Xi Jinping announced on Monday that China plans to build “new-type media groups that are strong, influential, and credible.” Xi also stressed that these media groups would combine traditional media with new media forms, including social media. The planned reform for China’s media was one of several issues (including reforms to China’s state-owned enterprises) discussed at Monday’s meeting of the central leading group for reform.
China Daily had more details on the proposed media reform in an article that described Xi’s idea “as opening [a] new chapter for the industry.” Xi envisions the new mainstream media groups as “encompassing multiple communication platforms.” According to Xi, traditional news outlets and organizations relying on new media “should complement each other in terms of content, channels, platforms, operations and management.” As one Beijing journalist told China Daily, the new reforms are aimed at blending the best aspects of traditional and new media: the credibility of traditional print media with the timeliness and accessibility of Internet-driven news.
Since Xi took office, China has been trying to increase the credibility of its official news outlets, such as the Xinhua news agency, even while stepping up control of non-traditional “citizen journalism” on the Internet. Crackdowns on online rumors and requirements for real-name registration to use microblogs and instant messaging apps are designed to increase government control over what becomes “news” on social media outlets.
At the same time, however, China has shifted tactics with its state-owned media outlets. Instead of imposing news black-outs on potentially embarrassing stories (as China attempted to do with the 2011 Wenzhou train crash), Xinhua and other state-owned outlets now often break news via their own social media accounts. In a recent example, People’s Daily’s official Twitter account tweeted out a picture of a bloodied man, with the caption “An old man got seriously beaten by urban magt officers Mon in Xuzhou City, Jiangsu, after he questioned their act.” Pictures of chengguan brutality often circulate on China’s social media and face deletion from censors; today, People’s Daily itself carried the image. Instead of covering up stories, China’s government seems to have adopted the strategy of getting out in front of and “spinning” news — a skill that Western politicians have been honing for decades.
Xi’s announcement reflects a growing concern at elite levels that Party messaging still needs further tweaking. Song Jiangwu, the dean of the journalism school at China University of Politics and Law, told Financial Times that Xi’s comments “are a sign that senior officials in the Communist party are concerned … about the influence of traditional media forms and their ability to communicate.” Indeed, for the Party, media messaging is serious business. Xi’s anti-corruption campaign is motivated at least in part by a perceived need to shore up the Party’s reputation among the Chinese people.
To do this, China’s state-controlled media outlets will need to ensure their credibility. If China can succeed in making Xinhua, People’s Daily and the rest trusted brands, it might also help solve the problem of “online rumors.” Sources from Tea Leaf Nation to Chinese blogger Yang Hengjun have noted that a lack of trust in Chinese state-run media is driving the circulation of unverified rumors online.

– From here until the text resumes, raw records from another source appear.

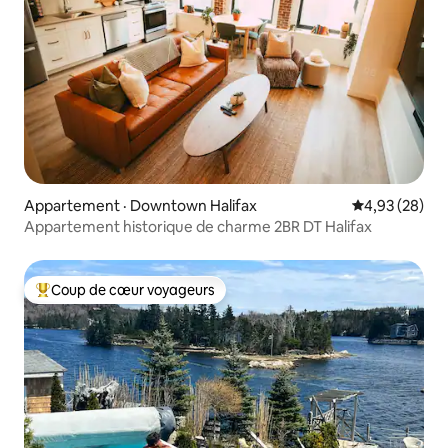
Appartement · Downtown Halifax
Note moyenne
4,93 (28)
Appartement historique de charme 2BR DT Halifax
Coup de cœur voyageurs
Coup de cœur voyageurs parmi les plus aimés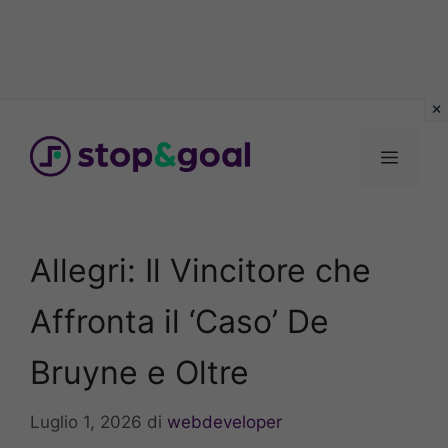
Vai
al
Menu
contenuto
Allegri: Il Vincitore che
Affronta il ‘Caso’ De
Bruyne e Oltre
Luglio 1, 2026
di
webdeveloper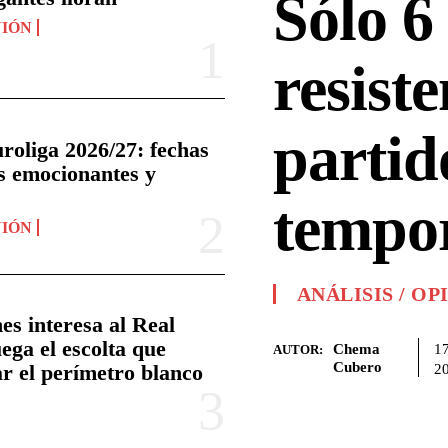
Sólo 6 
NIÓN
resiste
partid
roliga 2026/27: fechas
os emocionantes y
tempo
NIÓN
ANÁLISIS / OP
es interesa al Real
ega el escolta que
Chema
17
AUTOR:
Cubero
ar el perímetro blanco
2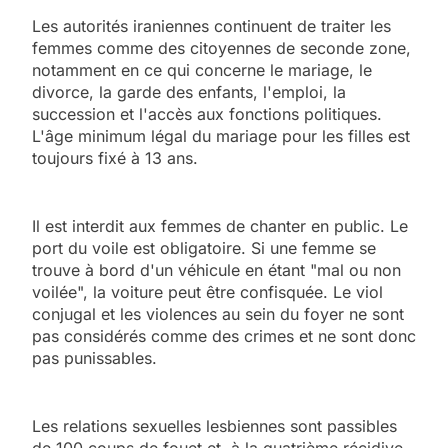
Les autorités iraniennes continuent de traiter les
femmes comme des citoyennes de seconde zone,
notamment en ce qui concerne le mariage, le
divorce, la garde des enfants, l'emploi, la
succession et l'accès aux fonctions politiques.
L'âge minimum légal du mariage pour les filles est
toujours fixé à 13 ans.
Il est interdit aux femmes de chanter en public. Le
port du voile est obligatoire. Si une femme se
trouve à bord d'un véhicule en étant "mal ou non
voilée", la voiture peut être confisquée. Le viol
conjugal et les violences au sein du foyer ne sont
pas considérés comme des crimes et ne sont donc
pas punissables.
Les relations sexuelles lesbiennes sont passibles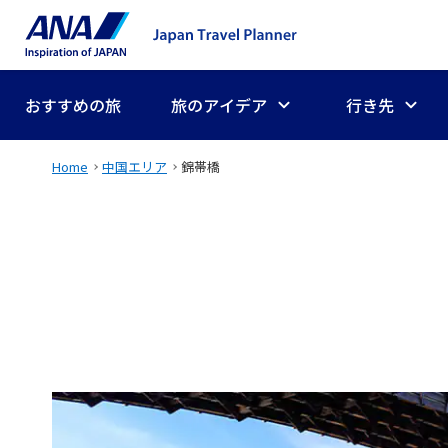
おすすめの旅
旅のアイデア
行き先
Home
中国エリア
錦帯橋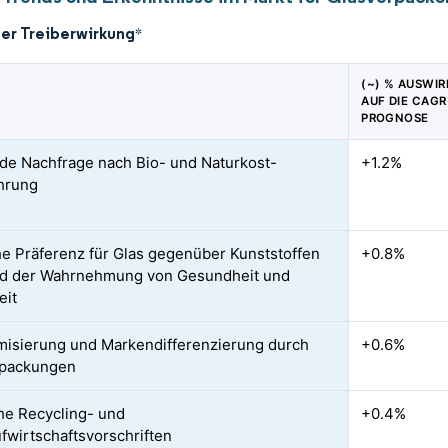
der Treiberwirkung
*
(~) % AUSWI
AUF DIE CAGR
PROGNOSE
de Nachfrage nach Bio- und Naturkost-
+1.2%
hrung
che Präferenz für Glas gegenüber Kunststoffen
+0.8%
nd der Wahrnehmung von Gesundheit und
eit
isierung und Markendifferenzierung durch
+0.6%
rpackungen
che Recycling- und
+0.4%
ufwirtschaftsvorschriften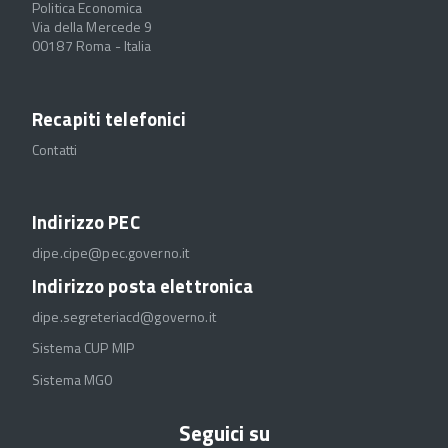
Politica Economica
Via della Mercede 9
00187 Roma - Italia
Recapiti telefonici
Contatti
Indirizzo PEC
dipe.cipe@pec.governo.it
Indirizzo posta elettronica
dipe.segreteriacd@governo.it
Sistema CUP MIP
Sistema MGO
Seguici su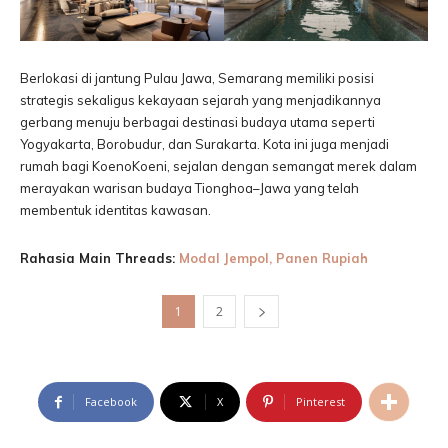
Berlokasi di jantung Pulau Jawa, Semarang memiliki posisi
strategis sekaligus kekayaan sejarah yang menjadikannya
gerbang menuju berbagai destinasi budaya utama seperti
Yogyakarta, Borobudur, dan Surakarta. Kota ini juga menjadi
rumah bagi KoenoKoeni, sejalan dengan semangat merek dalam
merayakan warisan budaya Tionghoa–Jawa yang telah
membentuk identitas kawasan.
Rahasia Main Threads:
Modal Jempol, Panen Rupiah
1
2
Facebook
X
Pinterest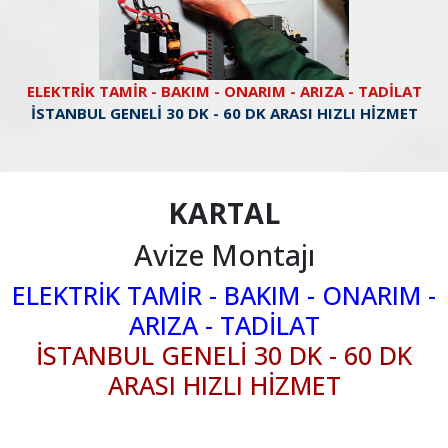
ELEKTRİK TAMİR - BAKIM - ONARIM - ARIZA - TADİLAT
İSTANBUL GENELİ 30 DK - 60 DK ARASI HIZLI HİZMET
KARTAL
Avize Montajı
ELEKTRİK TAMİR - BAKIM - ONARIM -
ARIZA - TADİLAT
İSTANBUL GENELİ 30 DK - 60 DK
ARASI HIZLI HİZMET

However, when Xi speaks of building an “influential” Chinese media, he is likely focused not at home but abroad. Chinese officials (and official media) often complain bitterly about unfair and biased reporting about China in foreign news outlets. Unfortunately for the Chinese government, foreign (and mostly Western) news media has become an international force. To combat this, China has made a concerted effort to balance out “biased” reporting with its own state-controlled international publications.
The English-language China Daily, created especially for foreign audiences, is the most obvious example. The paper, which also calls itself the “window to China,” circulates in the U.S., Canada, Europe, and Africa. In addition, China Daily produces a monthly “China Watch” section that is included as paid supplement in the Washington Post, New York Times, Wall Street Journal, International Herald Tribune, and The Daily Telegraph. The paper makes no pretense about its goals: according to its website, China Daily’s mission is “helping the world know more about China and the country’s integration with the international community.” It provides foreign readers with China’s officially-sanctioned viewpoint on both domestic and international affairs.
Projects like China Daily and (presumably) Xi’s new media groups are seen by an important foreign policy initiative. Increasing the perceived credibility and influence of Chinese media is a necessary step toward improving China’s international image, which is turn is a crucial part of boosting Chinese soft power. It’s questionable whether China can succeed in its quest without loosening tight government restrictions on reporting — China was ranked 175th out of 180 countries in Reporters Without Borders’ 2014 World Press Freedom Index. But Xi seems determined to try nonetheless.